Write out the lines of every item below again, swapping "common name" for "vernacular name" wherever it occurs and keeping everything else the same.

**Dataset records**:
══════════

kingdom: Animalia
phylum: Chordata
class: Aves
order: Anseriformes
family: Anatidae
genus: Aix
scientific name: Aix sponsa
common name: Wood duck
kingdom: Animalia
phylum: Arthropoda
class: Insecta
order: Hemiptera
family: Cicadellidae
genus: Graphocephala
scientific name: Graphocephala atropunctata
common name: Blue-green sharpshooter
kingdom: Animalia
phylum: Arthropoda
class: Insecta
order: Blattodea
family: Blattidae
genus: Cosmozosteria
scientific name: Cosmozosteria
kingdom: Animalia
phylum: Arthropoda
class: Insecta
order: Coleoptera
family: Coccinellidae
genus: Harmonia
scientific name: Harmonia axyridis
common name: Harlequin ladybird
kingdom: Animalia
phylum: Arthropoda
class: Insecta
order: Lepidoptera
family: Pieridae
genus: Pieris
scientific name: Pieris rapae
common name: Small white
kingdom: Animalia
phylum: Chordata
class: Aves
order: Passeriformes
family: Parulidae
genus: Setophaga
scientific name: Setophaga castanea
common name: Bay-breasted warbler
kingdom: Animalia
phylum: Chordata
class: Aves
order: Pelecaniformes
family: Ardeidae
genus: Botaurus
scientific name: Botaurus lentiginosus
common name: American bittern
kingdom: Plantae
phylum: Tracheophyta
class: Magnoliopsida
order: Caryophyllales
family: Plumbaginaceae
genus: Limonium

══════════

**Response to the exercise**:
kingdom: Animalia
phylum: Chordata
class: Aves
order: Anseriformes
family: Anatidae
genus: Aix
scientific name: Aix sponsa
vernacular name: Wood duck
kingdom: Animalia
phylum: Arthropoda
class: Insecta
order: Hemiptera
family: Cicadellidae
genus: Graphocephala
scientific name: Graphocephala atropunctata
vernacular name: Blue-green sharpshooter
kingdom: Animalia
phylum: Arthropoda
class: Insecta
order: Blattodea
family: Blattidae
genus: Cosmozosteria
scientific name: Cosmozosteria
kingdom: Animalia
phylum: Arthropoda
class: Insecta
order: Coleoptera
family: Coccinellidae
genus: Harmonia
scientific name: Harmonia axyridis
vernacular name: Harlequin ladybird
kingdom: Animalia
phylum: Arthropoda
class: Insecta
order: Lepidoptera
family: Pieridae
genus: Pieris
scientific name: Pieris rapae
vernacular name: Small white
kingdom: Animalia
phylum: Chordata
class: Aves
order: Passeriformes
family: Parulidae
genus: Setophaga
scientific name: Setophaga castanea
vernacular name: Bay-breasted warbler
kingdom: Animalia
phylum: Chordata
class: Aves
order: Pelecaniformes
family: Ardeidae
genus: Botaurus
scientific name: Botaurus lentiginosus
vernacular name: American bittern
kingdom: Plantae
phylum: Tracheophyta
class: Magnoliopsida
order: Caryophyllales
family: Plumbaginaceae
genus: Limonium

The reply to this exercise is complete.